Lancelot Dykes Spicer (22 March 1893 – 6 December 1979), was a British Liberal Party politician.
He was the youngest son of Rt Hon. Sir Albert Spicer, the Liberal Party politician. He was educated at Rugby School and Trinity College, Cambridge. He married in 1920, Iris Cox. They had one son who was killed in action on 31 May 1944. Iris obtained a divorce in 1935. He married, in 1951, Dorothy Beverley Gwyther.
He was granted temporary Common in the Army in September 1914. He was made T/Captain in July 1916 and Brigade-Major in April 1918. He served with the King's Own Yorkshire Light Infantry in the European War and was awarded the Military Cross in October 1917, bar to Military Cross in May 1918 and was made a Companion of the Distinguished Service Order in September 1918.
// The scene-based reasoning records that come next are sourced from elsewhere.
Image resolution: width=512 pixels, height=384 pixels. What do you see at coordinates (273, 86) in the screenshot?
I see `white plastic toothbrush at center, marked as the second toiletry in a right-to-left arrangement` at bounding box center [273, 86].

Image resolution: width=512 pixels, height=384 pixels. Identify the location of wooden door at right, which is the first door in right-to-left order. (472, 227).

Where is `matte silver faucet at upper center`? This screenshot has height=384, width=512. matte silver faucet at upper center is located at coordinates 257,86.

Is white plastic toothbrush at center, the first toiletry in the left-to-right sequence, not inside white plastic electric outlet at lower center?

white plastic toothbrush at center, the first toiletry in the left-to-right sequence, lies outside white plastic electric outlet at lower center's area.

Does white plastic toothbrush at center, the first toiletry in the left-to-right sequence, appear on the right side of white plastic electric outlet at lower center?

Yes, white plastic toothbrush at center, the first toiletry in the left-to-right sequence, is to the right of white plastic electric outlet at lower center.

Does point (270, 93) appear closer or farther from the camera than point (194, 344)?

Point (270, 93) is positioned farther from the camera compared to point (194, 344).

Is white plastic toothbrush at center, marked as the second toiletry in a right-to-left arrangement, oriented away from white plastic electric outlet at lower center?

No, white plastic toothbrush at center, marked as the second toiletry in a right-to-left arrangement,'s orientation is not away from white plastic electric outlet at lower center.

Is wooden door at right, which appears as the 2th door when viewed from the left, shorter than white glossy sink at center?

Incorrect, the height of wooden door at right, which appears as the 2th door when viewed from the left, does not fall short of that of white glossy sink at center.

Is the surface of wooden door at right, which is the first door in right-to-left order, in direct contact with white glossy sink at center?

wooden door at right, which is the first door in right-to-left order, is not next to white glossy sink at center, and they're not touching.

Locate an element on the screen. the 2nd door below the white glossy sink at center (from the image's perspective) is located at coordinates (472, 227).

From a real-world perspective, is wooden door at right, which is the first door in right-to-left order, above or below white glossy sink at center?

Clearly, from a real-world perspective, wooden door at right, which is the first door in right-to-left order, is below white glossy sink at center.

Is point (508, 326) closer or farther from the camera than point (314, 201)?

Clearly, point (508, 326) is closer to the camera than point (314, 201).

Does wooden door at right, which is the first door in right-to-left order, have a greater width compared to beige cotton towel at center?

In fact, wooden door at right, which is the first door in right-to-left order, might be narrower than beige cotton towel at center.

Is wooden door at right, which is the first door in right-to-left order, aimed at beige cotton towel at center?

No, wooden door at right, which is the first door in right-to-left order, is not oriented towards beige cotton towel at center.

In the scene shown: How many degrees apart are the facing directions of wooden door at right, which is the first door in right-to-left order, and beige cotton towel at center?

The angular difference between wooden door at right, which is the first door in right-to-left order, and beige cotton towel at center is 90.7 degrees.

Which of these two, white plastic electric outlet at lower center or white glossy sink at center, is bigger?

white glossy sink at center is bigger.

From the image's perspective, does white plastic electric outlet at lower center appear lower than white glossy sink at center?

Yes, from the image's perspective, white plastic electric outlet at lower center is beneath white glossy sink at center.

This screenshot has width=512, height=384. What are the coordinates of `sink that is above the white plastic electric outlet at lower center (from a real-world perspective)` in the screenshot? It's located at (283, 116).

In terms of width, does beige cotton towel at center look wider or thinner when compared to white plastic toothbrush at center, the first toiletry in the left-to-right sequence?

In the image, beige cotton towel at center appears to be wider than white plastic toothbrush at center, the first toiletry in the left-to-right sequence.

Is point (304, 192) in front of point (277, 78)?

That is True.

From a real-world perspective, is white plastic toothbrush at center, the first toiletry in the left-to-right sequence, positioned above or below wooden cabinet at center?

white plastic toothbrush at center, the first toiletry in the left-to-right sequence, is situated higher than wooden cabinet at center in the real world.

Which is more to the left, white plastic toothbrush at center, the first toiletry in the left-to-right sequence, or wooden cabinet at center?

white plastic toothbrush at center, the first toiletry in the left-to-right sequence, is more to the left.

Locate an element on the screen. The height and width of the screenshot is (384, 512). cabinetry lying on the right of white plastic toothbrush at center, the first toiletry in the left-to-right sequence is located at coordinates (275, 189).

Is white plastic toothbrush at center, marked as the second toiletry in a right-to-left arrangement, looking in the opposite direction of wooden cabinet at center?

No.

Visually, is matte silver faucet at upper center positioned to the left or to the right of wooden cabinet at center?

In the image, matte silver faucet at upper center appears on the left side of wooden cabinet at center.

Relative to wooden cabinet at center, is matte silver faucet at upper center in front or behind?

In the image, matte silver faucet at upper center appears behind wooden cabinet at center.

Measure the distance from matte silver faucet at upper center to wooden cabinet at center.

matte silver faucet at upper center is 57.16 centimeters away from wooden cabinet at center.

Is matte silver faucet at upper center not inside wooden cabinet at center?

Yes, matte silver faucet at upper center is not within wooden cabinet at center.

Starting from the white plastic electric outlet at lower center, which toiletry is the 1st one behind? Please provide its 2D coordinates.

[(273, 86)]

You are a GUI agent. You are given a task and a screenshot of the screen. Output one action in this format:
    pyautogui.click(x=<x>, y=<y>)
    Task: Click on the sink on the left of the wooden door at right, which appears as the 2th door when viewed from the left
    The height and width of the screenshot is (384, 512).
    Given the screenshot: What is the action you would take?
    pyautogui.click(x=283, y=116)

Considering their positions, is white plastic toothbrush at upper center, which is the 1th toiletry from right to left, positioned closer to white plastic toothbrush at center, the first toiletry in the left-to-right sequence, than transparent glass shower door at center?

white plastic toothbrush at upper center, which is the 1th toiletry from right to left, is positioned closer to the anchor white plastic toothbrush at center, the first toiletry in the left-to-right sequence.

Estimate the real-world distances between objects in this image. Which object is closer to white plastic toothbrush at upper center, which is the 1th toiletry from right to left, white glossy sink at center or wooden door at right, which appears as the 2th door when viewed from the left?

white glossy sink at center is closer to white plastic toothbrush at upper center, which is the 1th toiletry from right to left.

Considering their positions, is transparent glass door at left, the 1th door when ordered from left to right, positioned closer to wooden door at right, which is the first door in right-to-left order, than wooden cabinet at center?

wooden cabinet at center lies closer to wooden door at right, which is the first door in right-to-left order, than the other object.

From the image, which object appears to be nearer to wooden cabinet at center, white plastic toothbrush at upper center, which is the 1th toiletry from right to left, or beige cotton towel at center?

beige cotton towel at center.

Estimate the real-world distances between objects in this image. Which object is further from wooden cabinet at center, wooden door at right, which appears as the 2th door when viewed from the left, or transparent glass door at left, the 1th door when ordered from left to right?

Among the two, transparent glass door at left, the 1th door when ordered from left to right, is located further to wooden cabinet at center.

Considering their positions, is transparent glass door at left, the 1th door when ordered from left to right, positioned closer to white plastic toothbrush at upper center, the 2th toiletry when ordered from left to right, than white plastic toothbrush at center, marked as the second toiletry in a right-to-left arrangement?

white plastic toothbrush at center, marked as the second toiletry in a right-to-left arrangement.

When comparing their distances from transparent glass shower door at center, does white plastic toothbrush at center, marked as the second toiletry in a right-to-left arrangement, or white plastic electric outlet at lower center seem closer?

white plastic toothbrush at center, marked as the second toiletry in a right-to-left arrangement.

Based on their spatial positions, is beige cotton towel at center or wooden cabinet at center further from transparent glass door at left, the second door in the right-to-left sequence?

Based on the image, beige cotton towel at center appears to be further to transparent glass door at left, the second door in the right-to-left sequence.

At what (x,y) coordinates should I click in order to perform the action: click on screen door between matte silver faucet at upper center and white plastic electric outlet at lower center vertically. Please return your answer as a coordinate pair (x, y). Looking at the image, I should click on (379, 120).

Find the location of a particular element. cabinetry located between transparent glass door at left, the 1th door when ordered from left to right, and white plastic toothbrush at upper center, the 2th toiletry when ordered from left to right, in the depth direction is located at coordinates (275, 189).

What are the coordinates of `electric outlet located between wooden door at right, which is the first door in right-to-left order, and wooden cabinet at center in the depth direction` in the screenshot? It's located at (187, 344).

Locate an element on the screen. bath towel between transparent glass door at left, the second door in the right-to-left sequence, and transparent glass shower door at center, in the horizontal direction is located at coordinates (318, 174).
He was a Director of the family paper manufacturing business Spicers Ltd serving as Chairman from 1950–1959. He served as President of the Stationers' Association of Britain and Ireland.
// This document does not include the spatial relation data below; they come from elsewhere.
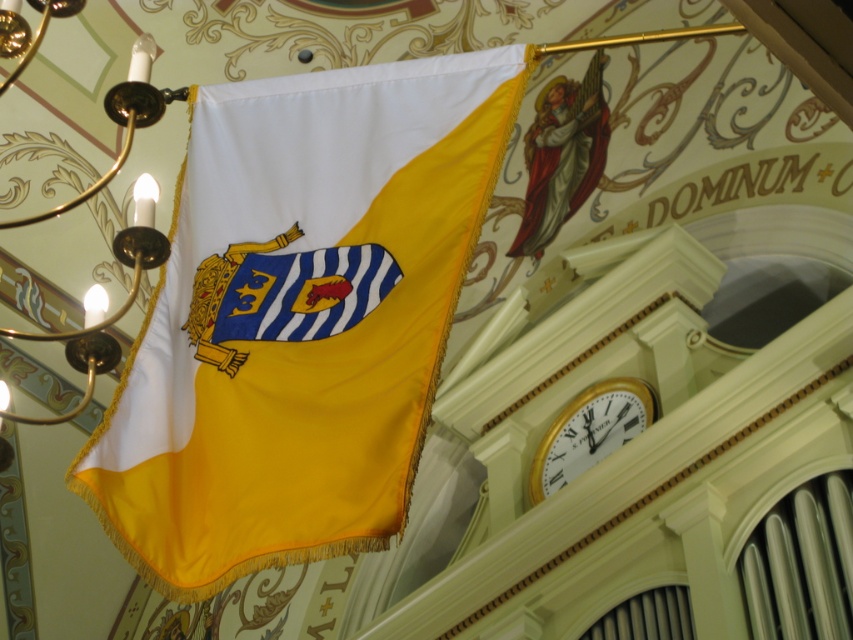
Who is positioned more to the left, yellow satin flag at center or white glossy clock at upper right?

yellow satin flag at center

Can you confirm if yellow satin flag at center is taller than white glossy clock at upper right?

Yes.

Between point (421, 262) and point (621, 412), which one is positioned behind?

The point (621, 412) is behind.

Find the location of `yellow satin flag at center`. yellow satin flag at center is located at coordinates (299, 317).

Which is in front, point (242, 113) or point (80, 340)?

Point (242, 113) is more forward.

Who is positioned more to the left, yellow satin flag at center or gold-bronze chandelier at upper left?

From the viewer's perspective, gold-bronze chandelier at upper left appears more on the left side.

Between point (497, 172) and point (39, 26), which one is positioned behind?

Point (39, 26)

Locate an element on the screen. yellow satin flag at center is located at coordinates (299, 317).

Does gold-bronze chandelier at upper left have a greater width compared to white glossy clock at upper right?

Indeed, gold-bronze chandelier at upper left has a greater width compared to white glossy clock at upper right.

Locate an element on the screen. gold-bronze chandelier at upper left is located at coordinates (115, 310).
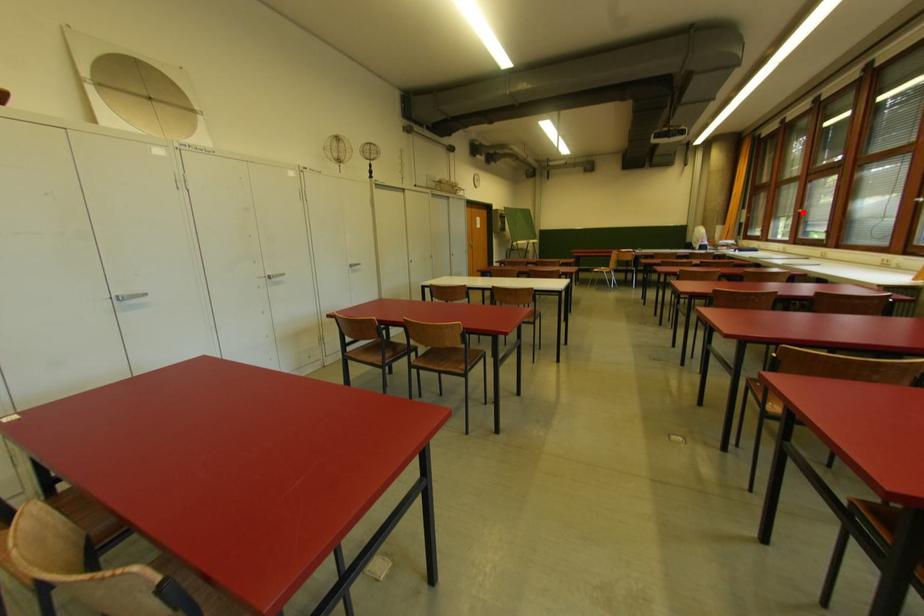
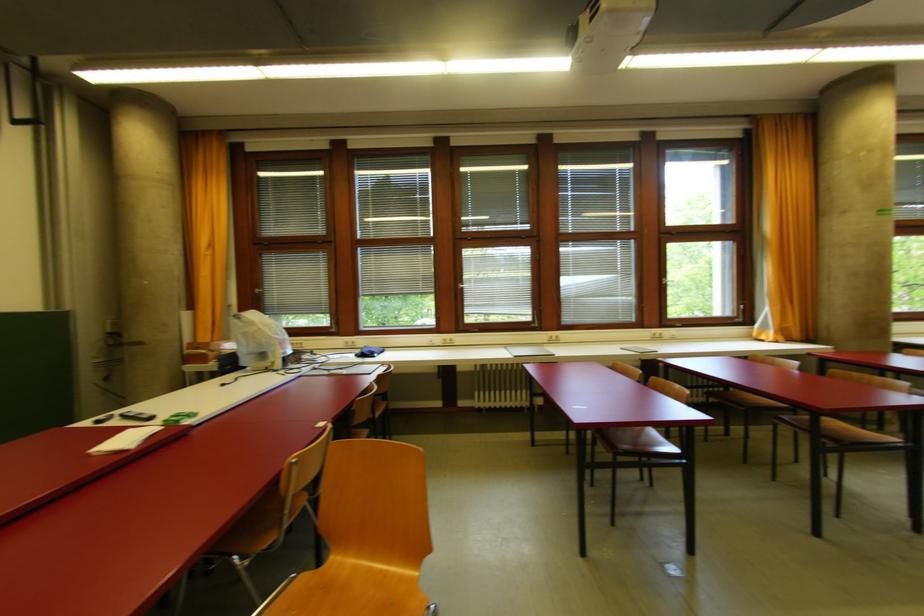
Where in the second image is the point corresponding to the highlighted location from the first image?

(465, 288)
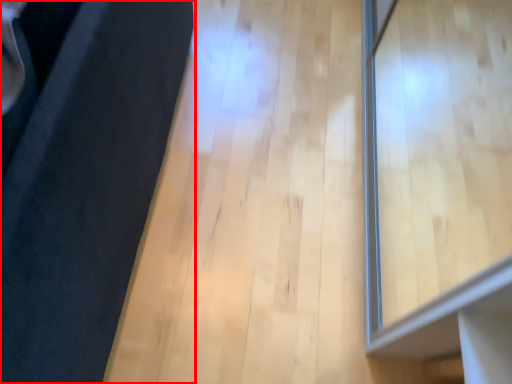
Question: From the image's perspective, what is the correct spatial positioning of furniture (annotated by the red box) in reference to window?

Choices:
 (A) below
 (B) above

Answer: (B)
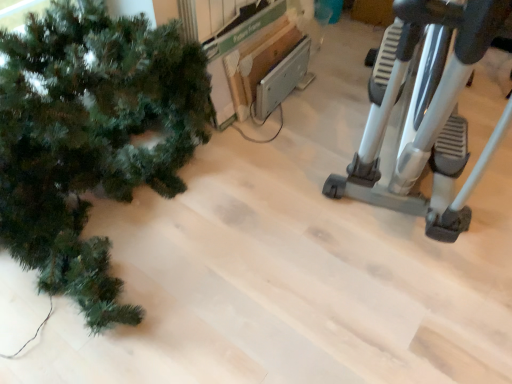
Find the location of a particular element. The height and width of the screenshot is (384, 512). free location to the right of green matte christmas tree at left is located at coordinates (306, 223).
In November 1941 he was a founder of the Liberal Action Group, a pressure group inside of the Liberal Party that lobbied for the party to withdraw from the wartime electoral truce. In 1943 he was selected as Liberal prospective parliamentary candidate for the Walthamstow West Division of Essex and at the 1945 General Election finished second.
He was Liberal candidate for the Kensington South Division of London at the Kensington South by-election, 1945 where he finished second.
He did not stand for parliament again.